Wissenschaftler haben auch Experimente durchgeführt, um festzustellen, ob der von vielen Eclipse-Beobachtern gemeldete wahrgenommene Temperaturabfall real oder ein psychologischer Effekt ist, fügte er hinzu.
"Die Tatsache, dass Vögel aufhören zu singen - das ist auch sehr seltsam. Und die Luft soll eine violette Farbe annehmen, möglicherweise weil dies eine Art Lichtquelle ist, die wir noch nie zuvor erlebt haben", sagte Galloway.
Die menschliche Sonnenfinsternis
Dennoch ist die menschliche Erfahrung von Finsternissen für Kate Russo, eine Psychologin und Autorin, die drei Bücher zu diesem Thema geschrieben hat, von besonderem Interesse. Ihr letztes Buch "Im Schatten sein: Geschichten der ersten totalen Eclipse-Erfahrung" (Sein im Schatten, 2017) wurde Anfang dieses Monats veröffentlicht.
"Eine totale Sonnenfinsternis ist anders als jedes andere astronomische Ereignis - Veränderungen finden über Ihnen, um Sie herum und in Ihnen statt", sagte Russo Live Science in einer E-Mail.
"Totalität entsteht durch das Zusammentreffen der Größe, wodurch der Mond die Sonne vollständig blockieren kann.
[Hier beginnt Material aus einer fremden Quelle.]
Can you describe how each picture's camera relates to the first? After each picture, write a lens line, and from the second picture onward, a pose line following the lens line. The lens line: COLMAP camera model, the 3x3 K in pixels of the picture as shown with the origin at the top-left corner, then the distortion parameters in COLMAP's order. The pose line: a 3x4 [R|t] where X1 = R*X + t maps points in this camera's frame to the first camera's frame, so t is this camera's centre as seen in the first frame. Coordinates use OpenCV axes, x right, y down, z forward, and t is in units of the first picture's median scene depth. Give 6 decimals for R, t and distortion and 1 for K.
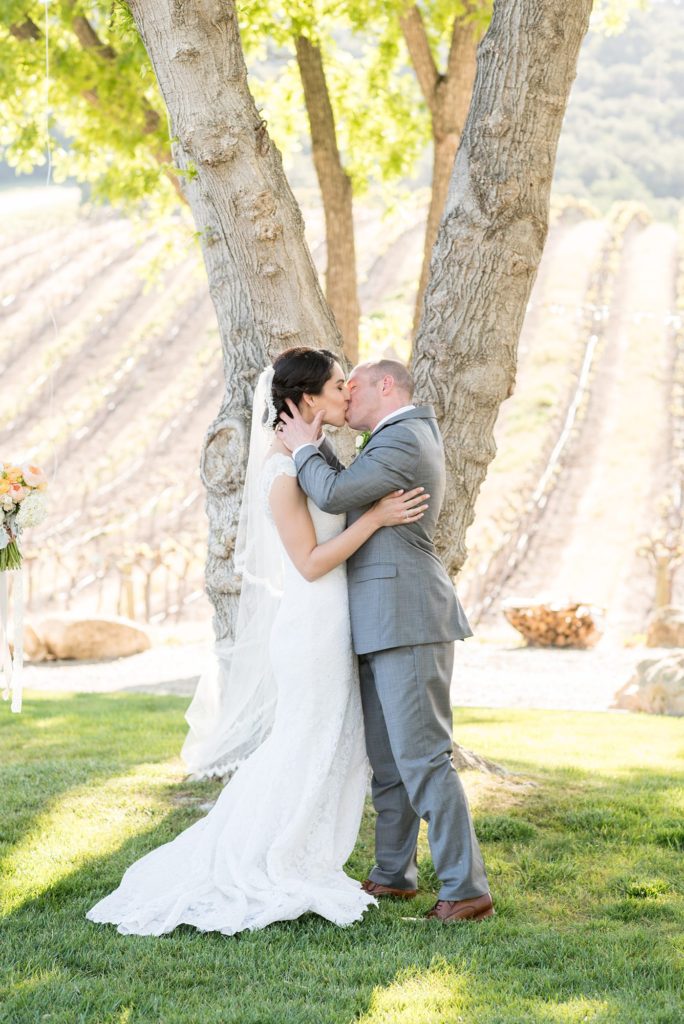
lens RADIAL K [[2342.9, 0, 342.0], [0, 2342.9, 512.0], [0, 0, 1]] dist [-0.115969, -0.040034]
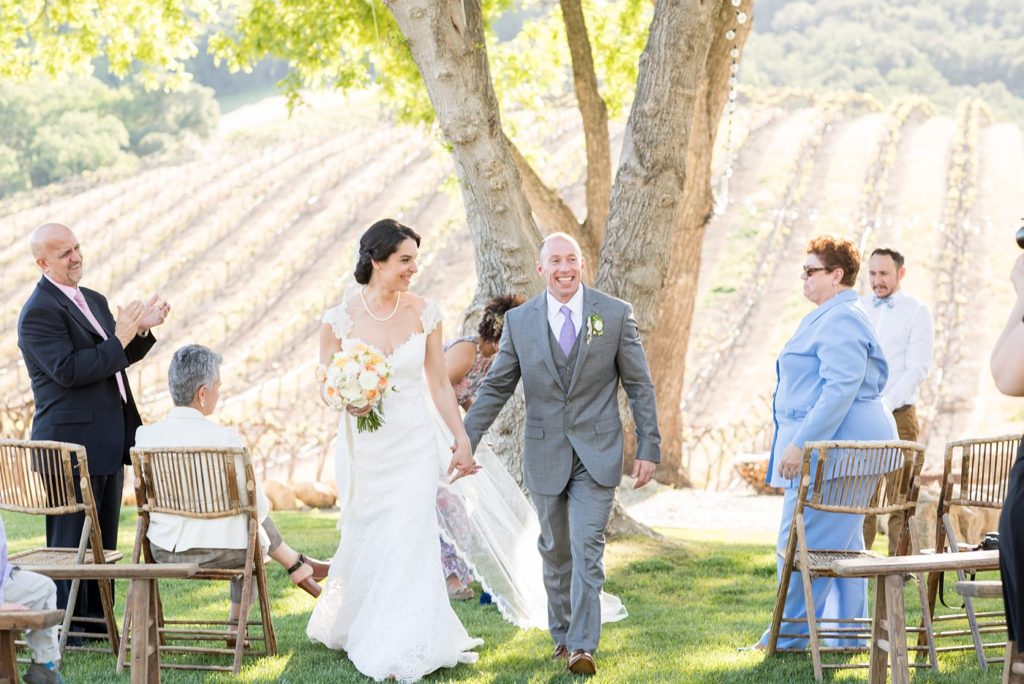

Aber was die Gesamtheit so besonders macht, ist, wie eindringlich die Erfahrung ist. Sie ist jenseitig und beeindruckend auf einer nie zuvor gesehenen Skala. Sie tun es nicht "Sehen" Sie eine totale Sonnenfinsternis. Sie "erleben" sie ", sagte Russo.
MERKEN: Ein direkter Blick in die Sonne kann, selbst wenn sie teilweise vom Mond bedeckt ist, schwere Augenschäden oder Blindheit verursachen. NOCH NIE Betrachten Sie eine partielle Sonnenfinsternis ohne angemessenen Augenschutz. Auf unserer Schwesterseite Space.com finden Sie eine vollständige Anleitung zum sicheren Anzeigen einer Sonnenfinsternis.